Work on infrastructure that will prevent crocodiles from being stuck in barren sewage ponds at Greater Portmore, St Catherine is to begin on Monday.
“The infrastructure will be pretty much stair cases with surfaces that the crocodies can navigate,” Matthew Samuda, the Government minister with responsibility for the environment, told the Jamaica Observer on Saturday evening after a visit to the ponds where 10 crocodiles died from dehydration.
“For the larger crocodiles we’ll use pallets placed together at particular points around the entire pond. For the smaller ones it’s thin mesh wire that they will be able to climb,” Samuda explained.
Earlier, in a video release after the visit, Samuda said the infrastructure will “allow for escape routes for the animals should they re-enter” the ponds which are operated by the National Water Commission (NWC).
Samuda said that the NWC had taken three ponds out of operation.
Six of the crocodiles were found dead in the dry ponds on April 22, the day Jamaica joined the world in observing Earth Day. The remainder were found last Thursday when Hope Zoo General Curator Joey Brown and environmental officers returned to the ponds to do a thorough check.
Of the 10 crocodiles eight were adults — one of them pregnant — and two juveniles.
On Thursday, Brown told the Observer that the animals probably died over a couple weeks.

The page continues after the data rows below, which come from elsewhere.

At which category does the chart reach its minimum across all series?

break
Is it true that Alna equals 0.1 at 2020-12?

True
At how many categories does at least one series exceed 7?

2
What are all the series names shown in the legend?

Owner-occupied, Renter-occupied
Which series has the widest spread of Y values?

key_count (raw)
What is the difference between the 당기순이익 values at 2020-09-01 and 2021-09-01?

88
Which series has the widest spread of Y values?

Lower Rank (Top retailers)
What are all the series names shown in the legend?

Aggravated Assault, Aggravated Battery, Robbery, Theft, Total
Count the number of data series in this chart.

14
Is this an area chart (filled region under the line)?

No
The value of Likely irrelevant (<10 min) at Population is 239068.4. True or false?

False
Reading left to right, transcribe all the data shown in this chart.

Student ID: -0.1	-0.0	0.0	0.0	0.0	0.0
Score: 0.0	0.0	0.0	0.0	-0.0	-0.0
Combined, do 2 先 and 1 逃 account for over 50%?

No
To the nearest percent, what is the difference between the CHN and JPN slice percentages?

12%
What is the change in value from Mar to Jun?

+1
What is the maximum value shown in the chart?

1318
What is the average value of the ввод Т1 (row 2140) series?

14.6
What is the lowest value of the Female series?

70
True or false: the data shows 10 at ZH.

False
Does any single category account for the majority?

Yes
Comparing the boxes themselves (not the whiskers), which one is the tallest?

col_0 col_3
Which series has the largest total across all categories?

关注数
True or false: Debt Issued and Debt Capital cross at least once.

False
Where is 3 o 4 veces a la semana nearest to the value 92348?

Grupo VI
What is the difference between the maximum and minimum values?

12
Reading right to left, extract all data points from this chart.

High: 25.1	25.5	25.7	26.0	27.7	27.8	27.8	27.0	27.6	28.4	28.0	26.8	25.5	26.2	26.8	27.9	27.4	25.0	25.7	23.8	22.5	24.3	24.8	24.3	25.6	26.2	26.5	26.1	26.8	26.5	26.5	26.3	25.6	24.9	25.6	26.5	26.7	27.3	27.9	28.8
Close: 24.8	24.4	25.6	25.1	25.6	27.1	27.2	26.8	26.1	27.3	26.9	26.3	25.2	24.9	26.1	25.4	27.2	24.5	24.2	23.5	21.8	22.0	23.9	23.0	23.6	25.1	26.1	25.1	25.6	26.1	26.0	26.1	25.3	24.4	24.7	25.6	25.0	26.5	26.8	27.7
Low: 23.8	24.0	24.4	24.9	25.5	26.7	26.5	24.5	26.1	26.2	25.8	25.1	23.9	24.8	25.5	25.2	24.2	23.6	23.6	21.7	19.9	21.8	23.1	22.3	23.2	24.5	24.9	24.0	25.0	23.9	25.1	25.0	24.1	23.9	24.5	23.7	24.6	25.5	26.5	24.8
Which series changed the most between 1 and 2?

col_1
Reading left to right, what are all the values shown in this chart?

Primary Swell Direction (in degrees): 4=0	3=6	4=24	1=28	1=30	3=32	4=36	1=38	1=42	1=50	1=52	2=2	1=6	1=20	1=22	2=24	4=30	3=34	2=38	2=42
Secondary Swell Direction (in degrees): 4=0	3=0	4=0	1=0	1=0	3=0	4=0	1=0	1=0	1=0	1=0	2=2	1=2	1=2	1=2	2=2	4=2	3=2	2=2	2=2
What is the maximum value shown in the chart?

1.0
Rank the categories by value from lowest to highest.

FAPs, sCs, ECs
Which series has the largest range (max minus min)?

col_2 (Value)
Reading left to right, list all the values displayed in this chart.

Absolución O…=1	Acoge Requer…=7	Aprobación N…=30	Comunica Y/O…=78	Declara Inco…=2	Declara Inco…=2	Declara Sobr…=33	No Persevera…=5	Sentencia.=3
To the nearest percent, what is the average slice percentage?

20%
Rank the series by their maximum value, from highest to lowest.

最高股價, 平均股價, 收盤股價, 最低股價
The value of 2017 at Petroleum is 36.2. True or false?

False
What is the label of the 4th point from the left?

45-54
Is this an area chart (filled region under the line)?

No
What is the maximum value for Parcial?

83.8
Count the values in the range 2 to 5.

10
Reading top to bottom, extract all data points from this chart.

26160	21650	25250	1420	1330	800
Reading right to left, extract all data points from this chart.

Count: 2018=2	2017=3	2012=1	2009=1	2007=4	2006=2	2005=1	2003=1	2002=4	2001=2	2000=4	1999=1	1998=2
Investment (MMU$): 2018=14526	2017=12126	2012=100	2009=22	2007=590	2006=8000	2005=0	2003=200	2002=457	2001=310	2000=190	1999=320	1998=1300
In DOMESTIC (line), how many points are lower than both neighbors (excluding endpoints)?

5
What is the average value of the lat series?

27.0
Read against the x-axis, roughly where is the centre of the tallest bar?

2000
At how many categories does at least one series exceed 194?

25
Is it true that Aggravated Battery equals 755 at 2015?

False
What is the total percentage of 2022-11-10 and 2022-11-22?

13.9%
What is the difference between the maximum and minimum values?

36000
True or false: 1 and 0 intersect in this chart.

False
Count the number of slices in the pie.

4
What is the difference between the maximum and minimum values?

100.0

“They were not only starving, they had no water. They were really dehydrated… because all the crocs were emaciated and, like, kind of malnourished, but it would have been the dehydration that would have killed them because there was just no water whatsoever… You could tell [because] they were all found around the edges of the ponds, and you can see their scratch marks and their claw marks where they were trying to climb out,” Brown explained.
“It would have been brutal… very agonising, and it wouldn’t have been anything instant,” he said.
Samuda, who described the deaths of the animals as heartbreaking, also said new monitoring mechanisms are being implemented in partnership with the National Environment and Planning Agency (NEPA) and with curator Brown “to ensure that if animals are ever stuck again in these areas we are able to have them removed very quickly”.
Additionally, he said the NWC is to present a new maintenance plan for the ponds to the country and specifically to the residents of Portmore “because there have been a number of issues over the last year and a half, both with the east and western ponds and it’s obvious that the maintenance has not kept pace with the needs of the facility”.
“As it relates to NEPA, I’ve instructed that they do a full, comprehensive, and thorough investigation of all the circumstances that led to the deaths of these animals and they will proceed unencumbered. We will make the results of this investigation public, we’ll be completely transparent and we’ll let the chips fall where they may,” Samuda said.
“I just want to make it abundantly clear that the Government will not stand in the way of NEPA doing what the NRCA (Natural Resources and Conservation Authority) Act allows, meaning post any investigation, whether this one or any one, if there is negligence found, if there are breaches of the NRCA or Wildlife Protection Act, NEPA is clear and free the enforce as the law allows. And if that enforcement ends in prosecution, then no one is above same,” he said.
Under the Wildlife Protection Act anyone found guilty of capturing or killing crocodiles is liable to a fine of up to $100,000 or 12 months imprisonment.